> _DIRECTIVE_:
In the records, recast the lines from the line containing "7) перелік матеріалів, які додаються." up to and including the line containing "4. Заперечення на" as a JSON list of strings, one string per line, leaving out blank lines.
[Start of Attachment]
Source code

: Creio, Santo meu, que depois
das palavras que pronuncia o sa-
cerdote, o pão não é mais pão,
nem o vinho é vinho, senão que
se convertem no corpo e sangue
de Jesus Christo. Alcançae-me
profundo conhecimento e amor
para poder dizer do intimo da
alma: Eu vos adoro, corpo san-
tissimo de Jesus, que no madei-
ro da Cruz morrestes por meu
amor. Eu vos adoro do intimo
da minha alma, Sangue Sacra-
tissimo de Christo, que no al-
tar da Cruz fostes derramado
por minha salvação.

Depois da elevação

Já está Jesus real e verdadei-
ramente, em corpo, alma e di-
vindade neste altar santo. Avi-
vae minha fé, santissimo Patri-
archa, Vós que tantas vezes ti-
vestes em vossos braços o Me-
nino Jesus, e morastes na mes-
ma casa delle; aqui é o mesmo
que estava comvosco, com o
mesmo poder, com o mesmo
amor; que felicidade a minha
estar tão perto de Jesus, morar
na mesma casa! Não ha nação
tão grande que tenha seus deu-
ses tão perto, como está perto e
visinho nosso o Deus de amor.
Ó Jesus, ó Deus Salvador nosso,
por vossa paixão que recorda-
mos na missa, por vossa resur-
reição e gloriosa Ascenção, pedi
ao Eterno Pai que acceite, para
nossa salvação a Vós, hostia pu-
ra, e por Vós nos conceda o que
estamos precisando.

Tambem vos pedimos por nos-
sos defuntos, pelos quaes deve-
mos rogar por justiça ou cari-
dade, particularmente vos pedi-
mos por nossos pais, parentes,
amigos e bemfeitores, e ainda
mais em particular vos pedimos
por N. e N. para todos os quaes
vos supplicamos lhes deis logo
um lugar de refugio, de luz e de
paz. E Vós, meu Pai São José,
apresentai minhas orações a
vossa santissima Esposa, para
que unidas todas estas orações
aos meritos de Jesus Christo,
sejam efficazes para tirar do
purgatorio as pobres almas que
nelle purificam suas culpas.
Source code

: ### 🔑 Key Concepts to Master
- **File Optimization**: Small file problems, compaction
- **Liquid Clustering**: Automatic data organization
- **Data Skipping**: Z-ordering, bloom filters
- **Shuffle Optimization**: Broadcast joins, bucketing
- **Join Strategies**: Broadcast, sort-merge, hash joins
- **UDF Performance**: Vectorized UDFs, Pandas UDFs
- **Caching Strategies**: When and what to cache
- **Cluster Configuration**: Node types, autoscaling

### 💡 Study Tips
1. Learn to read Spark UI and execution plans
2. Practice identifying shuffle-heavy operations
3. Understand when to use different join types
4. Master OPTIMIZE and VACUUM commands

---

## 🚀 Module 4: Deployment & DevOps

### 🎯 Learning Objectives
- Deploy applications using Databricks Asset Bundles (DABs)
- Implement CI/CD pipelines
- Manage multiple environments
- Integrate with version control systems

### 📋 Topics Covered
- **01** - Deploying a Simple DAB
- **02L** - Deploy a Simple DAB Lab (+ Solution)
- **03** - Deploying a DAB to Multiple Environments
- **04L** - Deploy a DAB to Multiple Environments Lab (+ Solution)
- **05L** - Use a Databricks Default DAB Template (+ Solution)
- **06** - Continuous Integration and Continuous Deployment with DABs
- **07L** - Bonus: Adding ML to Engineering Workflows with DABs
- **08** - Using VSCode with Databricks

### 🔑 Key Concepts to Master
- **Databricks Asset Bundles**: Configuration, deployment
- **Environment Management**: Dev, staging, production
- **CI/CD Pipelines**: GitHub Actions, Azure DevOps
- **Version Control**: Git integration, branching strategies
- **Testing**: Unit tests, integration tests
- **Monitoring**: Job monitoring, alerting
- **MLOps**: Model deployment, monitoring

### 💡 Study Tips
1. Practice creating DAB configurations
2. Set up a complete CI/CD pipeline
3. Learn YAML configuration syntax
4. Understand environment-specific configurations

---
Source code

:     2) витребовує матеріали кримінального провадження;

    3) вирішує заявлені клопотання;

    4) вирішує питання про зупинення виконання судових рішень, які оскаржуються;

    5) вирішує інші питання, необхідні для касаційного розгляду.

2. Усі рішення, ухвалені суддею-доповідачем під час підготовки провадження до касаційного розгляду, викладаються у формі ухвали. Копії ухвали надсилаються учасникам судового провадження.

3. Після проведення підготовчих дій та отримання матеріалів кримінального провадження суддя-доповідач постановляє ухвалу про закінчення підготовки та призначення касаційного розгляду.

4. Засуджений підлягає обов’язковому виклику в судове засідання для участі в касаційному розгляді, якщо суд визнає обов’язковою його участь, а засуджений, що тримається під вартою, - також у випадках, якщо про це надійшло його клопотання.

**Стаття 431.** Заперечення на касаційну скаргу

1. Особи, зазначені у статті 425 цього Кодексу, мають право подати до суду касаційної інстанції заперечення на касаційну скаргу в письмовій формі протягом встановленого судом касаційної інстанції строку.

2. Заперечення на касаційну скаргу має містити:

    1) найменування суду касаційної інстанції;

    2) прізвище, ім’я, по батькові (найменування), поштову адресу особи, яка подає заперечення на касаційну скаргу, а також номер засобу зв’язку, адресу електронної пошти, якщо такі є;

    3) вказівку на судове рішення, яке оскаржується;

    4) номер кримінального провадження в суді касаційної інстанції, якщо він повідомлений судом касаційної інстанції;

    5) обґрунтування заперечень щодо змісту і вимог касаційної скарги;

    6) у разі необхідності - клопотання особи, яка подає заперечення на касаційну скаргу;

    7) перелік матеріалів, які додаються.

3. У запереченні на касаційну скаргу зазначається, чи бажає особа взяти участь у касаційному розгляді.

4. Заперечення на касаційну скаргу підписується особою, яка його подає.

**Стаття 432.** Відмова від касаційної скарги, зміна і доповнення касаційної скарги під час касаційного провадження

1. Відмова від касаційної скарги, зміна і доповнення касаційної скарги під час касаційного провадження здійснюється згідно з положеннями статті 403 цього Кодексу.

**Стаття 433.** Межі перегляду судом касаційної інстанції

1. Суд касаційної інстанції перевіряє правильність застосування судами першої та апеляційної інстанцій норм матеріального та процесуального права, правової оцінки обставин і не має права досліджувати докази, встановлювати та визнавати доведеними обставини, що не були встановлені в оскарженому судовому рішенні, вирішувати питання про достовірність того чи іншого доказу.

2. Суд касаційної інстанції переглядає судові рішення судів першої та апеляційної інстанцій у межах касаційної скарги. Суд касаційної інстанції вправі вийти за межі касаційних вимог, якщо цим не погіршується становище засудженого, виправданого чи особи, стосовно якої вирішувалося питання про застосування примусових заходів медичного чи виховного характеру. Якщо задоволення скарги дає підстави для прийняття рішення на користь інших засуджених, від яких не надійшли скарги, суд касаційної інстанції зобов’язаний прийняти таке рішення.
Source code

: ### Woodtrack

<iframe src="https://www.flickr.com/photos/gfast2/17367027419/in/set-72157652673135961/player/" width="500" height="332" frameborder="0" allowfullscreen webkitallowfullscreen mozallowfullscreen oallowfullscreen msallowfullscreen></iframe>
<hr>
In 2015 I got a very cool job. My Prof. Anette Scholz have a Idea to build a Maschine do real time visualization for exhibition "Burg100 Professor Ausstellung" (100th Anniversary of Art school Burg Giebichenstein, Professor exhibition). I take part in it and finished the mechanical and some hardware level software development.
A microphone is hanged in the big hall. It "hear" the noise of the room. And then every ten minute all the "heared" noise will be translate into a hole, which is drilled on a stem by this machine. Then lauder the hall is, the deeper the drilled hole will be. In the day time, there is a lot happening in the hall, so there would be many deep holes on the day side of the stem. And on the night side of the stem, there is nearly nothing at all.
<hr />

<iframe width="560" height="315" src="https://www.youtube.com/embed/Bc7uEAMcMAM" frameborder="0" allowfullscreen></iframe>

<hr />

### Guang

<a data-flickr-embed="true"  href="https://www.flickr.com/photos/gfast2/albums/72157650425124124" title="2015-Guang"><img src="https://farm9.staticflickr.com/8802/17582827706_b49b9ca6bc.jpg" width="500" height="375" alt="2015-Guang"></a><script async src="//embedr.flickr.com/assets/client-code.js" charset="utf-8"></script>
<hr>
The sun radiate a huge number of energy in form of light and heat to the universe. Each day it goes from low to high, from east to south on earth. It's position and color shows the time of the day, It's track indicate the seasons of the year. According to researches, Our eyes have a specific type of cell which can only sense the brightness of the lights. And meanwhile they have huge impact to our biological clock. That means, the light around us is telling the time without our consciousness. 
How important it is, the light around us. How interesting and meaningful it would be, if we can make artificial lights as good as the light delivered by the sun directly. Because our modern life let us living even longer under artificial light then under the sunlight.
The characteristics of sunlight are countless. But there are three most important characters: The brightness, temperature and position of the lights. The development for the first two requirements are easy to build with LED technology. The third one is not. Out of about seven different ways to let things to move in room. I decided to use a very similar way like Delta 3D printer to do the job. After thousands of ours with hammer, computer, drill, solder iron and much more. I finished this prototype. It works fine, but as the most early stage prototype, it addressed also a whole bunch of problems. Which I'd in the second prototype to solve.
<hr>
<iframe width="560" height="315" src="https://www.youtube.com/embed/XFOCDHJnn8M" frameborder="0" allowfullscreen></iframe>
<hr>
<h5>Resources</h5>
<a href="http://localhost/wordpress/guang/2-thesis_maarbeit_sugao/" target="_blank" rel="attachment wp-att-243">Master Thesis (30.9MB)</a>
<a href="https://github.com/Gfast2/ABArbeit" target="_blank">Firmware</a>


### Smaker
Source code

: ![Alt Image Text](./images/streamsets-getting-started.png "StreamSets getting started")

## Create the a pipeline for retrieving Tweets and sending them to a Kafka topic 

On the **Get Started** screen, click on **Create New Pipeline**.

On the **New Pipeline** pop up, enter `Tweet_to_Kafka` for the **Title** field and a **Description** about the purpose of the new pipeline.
[End of Attachment]
> _ANSWER BOX_:
[
  "    7) перелік матеріалів, які додаються.",
  "3. У запереченні на касаційну скаргу зазначається, чи бажає особа взяти участь у касаційному розгляді.",
  "4. Заперечення на касаційну скаргу підписується особою, яка його подає."
]